33. The respondent questions the statistics underlying test report (D16) (see declaration (D19), which extends this criticism to documents (D9) and (Dl1)), by arguing that the reliance on a t-test to argue synergy requires that the data have to be consistent with a normal distribution and that this is not the case with the bar chart in document (D16), wherein the variability (ie standard deviations) is a function of the mean response.

However, the board observes that a respondent's expert (see Declaration (D21)) already considered the t-test as appropriate for evaluating the statistics underlying both Example 2 of the patent in suit and post-published document (D8), wherein the situation was the same as in test report (D16). Moreover, Dr. Sturis (see document (D16)), also used the Satterthwaite's approximation for the degrees of freedom, thus taking into account the different variances. In any case, the criticism raised in declaration (D19) has to be balanced with declaration (D18), which confirms that the statistical approach taken by Dr. Sturis in test report (D16) is reliable and valid and that the data support synergism.

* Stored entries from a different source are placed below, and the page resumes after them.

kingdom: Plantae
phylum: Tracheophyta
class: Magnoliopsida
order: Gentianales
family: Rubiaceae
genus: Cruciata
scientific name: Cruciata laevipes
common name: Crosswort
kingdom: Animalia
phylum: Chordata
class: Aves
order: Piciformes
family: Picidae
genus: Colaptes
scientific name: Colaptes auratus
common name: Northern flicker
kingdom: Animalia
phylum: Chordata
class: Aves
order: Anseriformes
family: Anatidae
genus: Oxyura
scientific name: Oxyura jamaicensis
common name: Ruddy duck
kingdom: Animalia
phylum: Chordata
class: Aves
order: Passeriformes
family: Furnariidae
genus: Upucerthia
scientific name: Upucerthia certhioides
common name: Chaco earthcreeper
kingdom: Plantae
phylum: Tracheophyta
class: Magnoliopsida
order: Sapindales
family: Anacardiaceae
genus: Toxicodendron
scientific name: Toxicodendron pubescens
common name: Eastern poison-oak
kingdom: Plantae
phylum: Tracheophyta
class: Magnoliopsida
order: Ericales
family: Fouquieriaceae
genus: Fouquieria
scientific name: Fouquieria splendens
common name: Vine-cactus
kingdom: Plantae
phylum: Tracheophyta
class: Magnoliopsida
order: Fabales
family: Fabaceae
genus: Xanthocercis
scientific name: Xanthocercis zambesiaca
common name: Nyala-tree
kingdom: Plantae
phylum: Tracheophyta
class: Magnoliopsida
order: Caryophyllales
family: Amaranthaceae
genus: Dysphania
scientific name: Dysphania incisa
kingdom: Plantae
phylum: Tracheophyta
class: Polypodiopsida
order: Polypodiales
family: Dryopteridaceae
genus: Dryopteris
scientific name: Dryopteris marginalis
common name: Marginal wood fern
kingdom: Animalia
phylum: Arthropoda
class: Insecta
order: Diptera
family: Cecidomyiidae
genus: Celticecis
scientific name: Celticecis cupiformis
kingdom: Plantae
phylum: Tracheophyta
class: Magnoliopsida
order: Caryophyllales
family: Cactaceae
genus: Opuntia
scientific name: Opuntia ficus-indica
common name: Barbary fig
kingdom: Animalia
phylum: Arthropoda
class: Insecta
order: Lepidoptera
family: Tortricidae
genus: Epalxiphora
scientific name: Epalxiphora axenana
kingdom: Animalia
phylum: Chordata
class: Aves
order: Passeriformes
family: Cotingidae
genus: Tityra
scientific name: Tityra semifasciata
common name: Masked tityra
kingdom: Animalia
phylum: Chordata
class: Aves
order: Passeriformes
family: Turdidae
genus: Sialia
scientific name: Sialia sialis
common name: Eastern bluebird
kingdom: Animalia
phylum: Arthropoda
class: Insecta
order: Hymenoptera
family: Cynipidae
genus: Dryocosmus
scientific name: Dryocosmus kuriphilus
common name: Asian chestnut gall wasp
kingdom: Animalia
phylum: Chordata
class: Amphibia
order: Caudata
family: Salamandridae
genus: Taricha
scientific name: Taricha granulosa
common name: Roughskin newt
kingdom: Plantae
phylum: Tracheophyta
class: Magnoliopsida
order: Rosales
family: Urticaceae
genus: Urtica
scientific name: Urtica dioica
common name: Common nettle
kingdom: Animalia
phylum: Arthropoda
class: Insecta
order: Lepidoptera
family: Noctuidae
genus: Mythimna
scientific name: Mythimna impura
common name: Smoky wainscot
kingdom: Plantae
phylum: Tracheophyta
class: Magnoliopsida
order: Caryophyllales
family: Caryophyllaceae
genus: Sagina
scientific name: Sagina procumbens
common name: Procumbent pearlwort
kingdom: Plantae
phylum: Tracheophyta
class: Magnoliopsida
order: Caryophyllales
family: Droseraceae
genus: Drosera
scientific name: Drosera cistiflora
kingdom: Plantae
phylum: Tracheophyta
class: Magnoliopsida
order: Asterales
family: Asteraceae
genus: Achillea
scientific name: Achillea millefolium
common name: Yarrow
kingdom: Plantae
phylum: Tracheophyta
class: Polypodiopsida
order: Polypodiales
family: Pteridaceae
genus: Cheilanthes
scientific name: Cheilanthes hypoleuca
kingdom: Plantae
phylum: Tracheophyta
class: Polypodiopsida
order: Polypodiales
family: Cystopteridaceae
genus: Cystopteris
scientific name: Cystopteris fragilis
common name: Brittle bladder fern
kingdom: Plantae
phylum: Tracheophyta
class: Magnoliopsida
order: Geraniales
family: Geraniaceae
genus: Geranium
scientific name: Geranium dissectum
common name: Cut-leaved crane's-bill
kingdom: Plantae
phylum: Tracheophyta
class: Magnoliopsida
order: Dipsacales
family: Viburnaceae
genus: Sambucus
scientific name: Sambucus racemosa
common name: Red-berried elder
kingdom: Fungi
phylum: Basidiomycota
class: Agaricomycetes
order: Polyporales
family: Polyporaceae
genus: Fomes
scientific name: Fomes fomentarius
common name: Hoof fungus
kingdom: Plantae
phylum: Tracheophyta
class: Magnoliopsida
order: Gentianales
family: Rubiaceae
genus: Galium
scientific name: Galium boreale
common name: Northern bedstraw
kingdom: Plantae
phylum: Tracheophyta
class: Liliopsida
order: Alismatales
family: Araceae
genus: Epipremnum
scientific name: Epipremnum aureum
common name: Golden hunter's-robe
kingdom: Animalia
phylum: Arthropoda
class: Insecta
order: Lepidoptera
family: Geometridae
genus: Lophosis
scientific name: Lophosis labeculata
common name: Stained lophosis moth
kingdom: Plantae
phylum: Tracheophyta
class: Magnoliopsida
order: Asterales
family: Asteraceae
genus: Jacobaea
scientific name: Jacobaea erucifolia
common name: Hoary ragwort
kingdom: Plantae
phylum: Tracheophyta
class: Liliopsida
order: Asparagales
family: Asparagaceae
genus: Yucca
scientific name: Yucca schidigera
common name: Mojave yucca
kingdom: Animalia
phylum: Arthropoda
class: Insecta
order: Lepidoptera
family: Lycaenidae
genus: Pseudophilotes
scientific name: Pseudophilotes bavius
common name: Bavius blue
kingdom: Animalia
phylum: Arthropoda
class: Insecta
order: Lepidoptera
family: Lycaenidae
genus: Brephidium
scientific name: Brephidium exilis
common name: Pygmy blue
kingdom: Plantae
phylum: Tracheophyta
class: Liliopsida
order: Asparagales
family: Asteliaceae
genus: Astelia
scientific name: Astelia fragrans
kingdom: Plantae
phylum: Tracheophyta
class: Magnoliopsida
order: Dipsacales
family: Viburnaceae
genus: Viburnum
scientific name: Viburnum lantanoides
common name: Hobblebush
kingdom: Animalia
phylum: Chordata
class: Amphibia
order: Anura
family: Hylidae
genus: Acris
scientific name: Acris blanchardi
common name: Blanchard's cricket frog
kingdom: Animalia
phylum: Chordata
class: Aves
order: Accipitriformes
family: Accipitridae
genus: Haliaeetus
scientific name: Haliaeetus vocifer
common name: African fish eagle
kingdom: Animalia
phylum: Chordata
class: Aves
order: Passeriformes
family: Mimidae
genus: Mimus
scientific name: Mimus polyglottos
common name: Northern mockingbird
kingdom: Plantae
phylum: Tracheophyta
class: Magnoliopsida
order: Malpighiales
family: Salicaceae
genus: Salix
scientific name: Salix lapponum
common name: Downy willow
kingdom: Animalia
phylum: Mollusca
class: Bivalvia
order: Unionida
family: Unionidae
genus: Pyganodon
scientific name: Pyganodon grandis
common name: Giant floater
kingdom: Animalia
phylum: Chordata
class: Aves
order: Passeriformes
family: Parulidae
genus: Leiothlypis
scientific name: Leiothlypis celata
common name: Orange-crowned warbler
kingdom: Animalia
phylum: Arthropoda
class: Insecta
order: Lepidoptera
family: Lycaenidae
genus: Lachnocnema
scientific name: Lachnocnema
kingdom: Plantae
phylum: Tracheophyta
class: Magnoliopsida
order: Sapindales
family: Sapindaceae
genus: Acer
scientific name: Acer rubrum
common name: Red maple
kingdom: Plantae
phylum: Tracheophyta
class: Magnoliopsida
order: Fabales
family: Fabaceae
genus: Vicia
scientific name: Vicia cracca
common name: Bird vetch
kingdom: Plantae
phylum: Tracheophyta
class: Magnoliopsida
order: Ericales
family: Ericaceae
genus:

34. Finally the respondent argues that test report (D16) at most demonstrates synergy in vitro between GLP-l and glipizide without any implication regarding a possible effect in vivo.

However, the investigations described in document (D16) are ex vivo data in that the experimental set-up exploits whole organs removed from a body, not just cell-lines kept in suspension in a tube. As such, the set-up used by Dr. Sturis is highly representative of the in vivo situation. Furthermore, the single components were already known to the skilled person to be active and to lack toxicity in vivo on their own (for GLP-1(7-37): see document (D7); for sulfonylureas: see document (D17), page 277, r-h column). Neither did the respondent provide any evidence in support of the assertion that the in vivo effectiveness of the GLP-1 peptide could be reduced by the concurrent administration of a sulfonylurea, or that simultaneous administration of the two components could bear some risk due to potential interactions between the two drugs. Therefore this respondent's argument is also not convincing.

35. Thus the claims of this request also satisfy the requirements of Article 56 EPC.